He Shot Me Down, Bang Bang

It’s funny. One of the ladies at work today told me that “I was beaming, and looked extremely happy”. I was filling her in on the current boy situation. Fran is so cute, she’s like I’m so happy for you! You deserve it. He sounds really nice and seems to have a good grasp on life.
And it’s true. I’m so happy. Like, beyond. He took me out for lunch today which was exciting because I rarely go out for lunch. It felt like a rip off because I only got to see him for 30 minutes… when I’m used to (and prefer) seeing him for longer. I didn’t even kiss him, like the dumbass I am.

I’m in such a weird mood. I don’t remember ever being like this. I’m thinking not about the future, but the present. The guys at work all know that I have a new boy interest, and they’re all excited for me. I’m excited for me. I feel like such a freak, going on like this, but this is INSANE.

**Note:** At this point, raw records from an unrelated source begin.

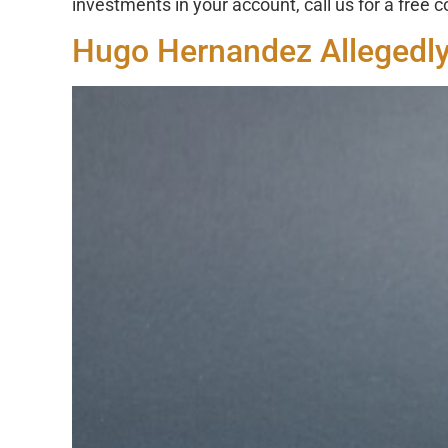
investments in your account, call us for a free 
Hugo Hernandez Allegedly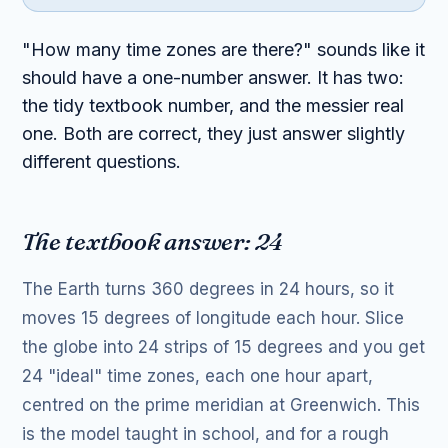
"How many time zones are there?" sounds like it
should have a one-number answer. It has two:
the tidy textbook number, and the messier real
one. Both are correct, they just answer slightly
different questions.
The textbook answer: 24
The Earth turns 360 degrees in 24 hours, so it
moves 15 degrees of longitude each hour. Slice
the globe into 24 strips of 15 degrees and you get
24 "ideal" time zones, each one hour apart,
centred on the prime meridian at Greenwich. This
is the model taught in school, and for a rough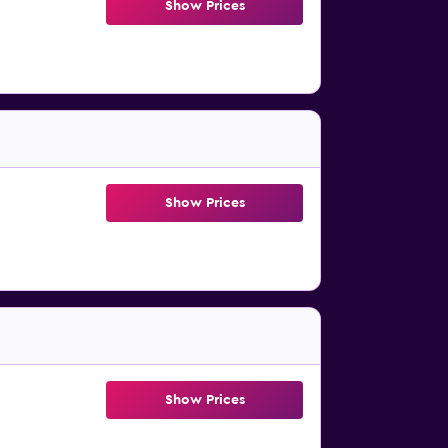
Show Prices
Show Prices
Show Prices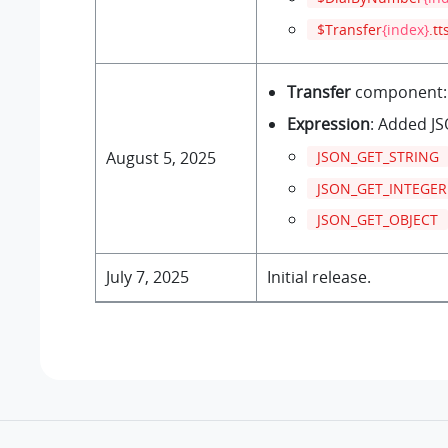
$Transfer
{index}
.tt
Transfer
component: 
Expression
: Added JS
JSON_GET_STRING
August 5, 2025
JSON_GET_INTEGER
JSON_GET_OBJECT
July 7, 2025
Initial release.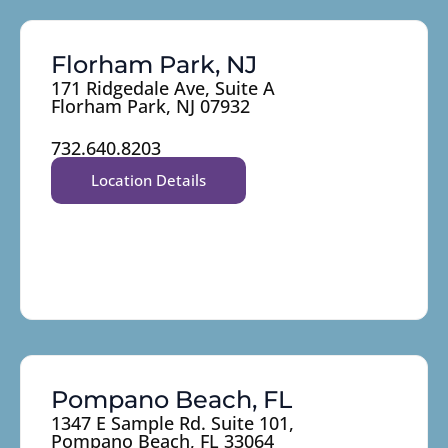
Florham Park, NJ
171 Ridgedale Ave, Suite A
Florham Park, NJ 07932
732.640.8203
Location Details
Pompano Beach, FL
1347 E Sample Rd. Suite 101,
Pompano Beach, FL 33064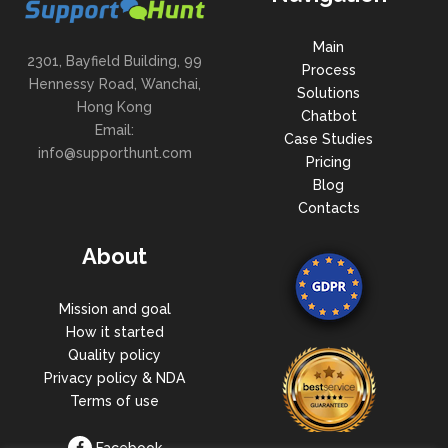
Main
2301, Bayfield Building, 99
Process
Hennessy Road, Wanchai,
Solutions
Hong Kong
Chatbot
Email:
Case Studies
info@supporthunt.com
Pricing
Blog
Contacts
About
Mission and goal
How it started
Quality policy
Privacy policy & NDA
Terms of use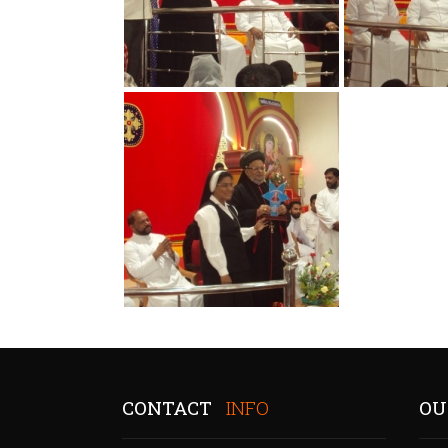
CONTACT
INFO
OU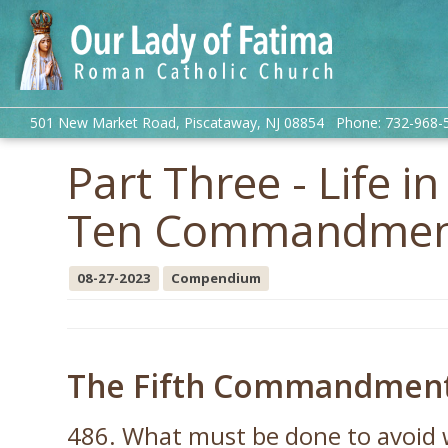
501 New Market Road, Piscataway, NJ 08854 Phone: 732-968-
Part Three - Life i
Ten Commandment
08-27-2023
Compendium
The Fifth Commandment: 
486. What must be done to avoid 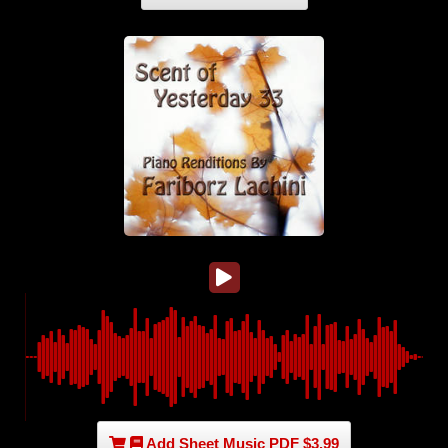
Add Sheet Music PDF $3.99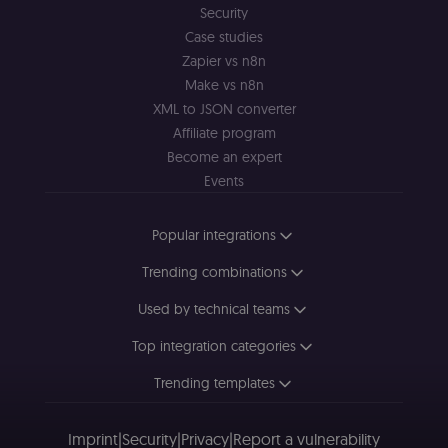
Security
Case studies
Zapier vs n8n
Make vs n8n
XML to JSON converter
Affiliate program
Become an expert
Events
Popular integrations
Trending combinations
Used by technical teams
Top integration categories
Trending templates
Imprint
|
Security
|
Privacy
|
Report a vulnerability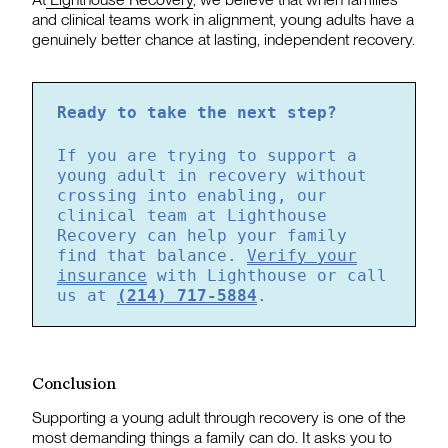
and clinical teams work in alignment, young adults have a
genuinely better chance at lasting, independent recovery.
Ready to take the next step?
If you are trying to support a
young adult in recovery without
crossing into enabling, our
clinical team at Lighthouse
Recovery can help your family
find that balance.
Verify your
insurance
with Lighthouse or call
us at
(214) 717-5884
.
Conclusion
Supporting a young adult through recovery is one of the
most demanding things a family can do. It asks you to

He drives me insane. In the good way. I’m so into him. I don’t think I’ve ever wanted someone so bad before in my life. He makes me want to push my limits in everyway. He makes me smile like an idiot when I think about him, or he texts me, or when he calls me. I actually talk on the phone with him. And enjoy it. Not gonna lie, the chemistry between us is amazing. I’ve never wanted to jump someone so much, and not be able to take my hands off him. I just love touching him. Not even sexually. Just… contact. Legs touching, leaning against him. Usually leads to us making out but then we make out for ever. We haven’t done anything more than just make out… but it’s been ridiculously intense. It’s funny because I was so blase about sex, and was honestly thinking that it was me that just didn’t like it/wasn’t into it. Not the case here. Which Mal is very excited for me. I’m very excited for me!

I feel like such a freak, and I know that if this was anyone else, I’d be barfing over the overflowing sap coming out of my face. Look at what he’s done to me.